> JOB
Repeat the lines word for word, starting at the line that contains "売買・賃貸不動産の事なら(有)ハウジングセンター兵庫" and ending at the line that contains "兵庫県神戸市中央区二宮町２丁目5-10".

> Saved data entries
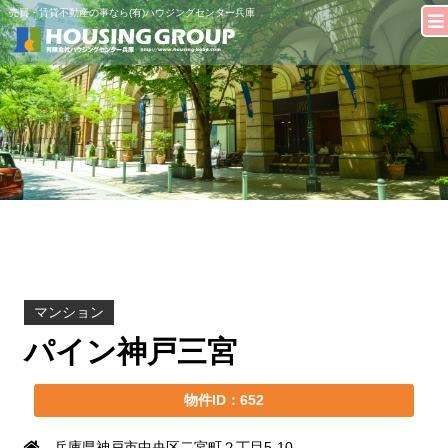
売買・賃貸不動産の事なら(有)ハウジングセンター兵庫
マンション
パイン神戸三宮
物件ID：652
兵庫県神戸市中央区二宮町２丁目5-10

==

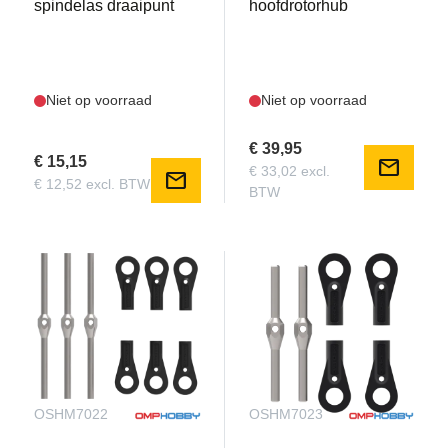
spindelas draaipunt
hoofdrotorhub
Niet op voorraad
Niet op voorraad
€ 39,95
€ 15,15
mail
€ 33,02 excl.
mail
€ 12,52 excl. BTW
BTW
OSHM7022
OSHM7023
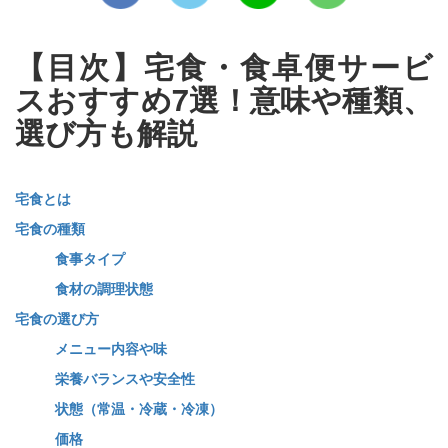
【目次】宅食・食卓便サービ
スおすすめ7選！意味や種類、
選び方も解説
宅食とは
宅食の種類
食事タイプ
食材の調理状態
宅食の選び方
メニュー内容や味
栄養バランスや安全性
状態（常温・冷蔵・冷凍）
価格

> YOUR RESPONSE
売買・賃貸不動産の事なら(有)ハウジングセンター兵庫
マンション
パイン神戸三宮
物件ID：652
兵庫県神戸市中央区二宮町２丁目5-10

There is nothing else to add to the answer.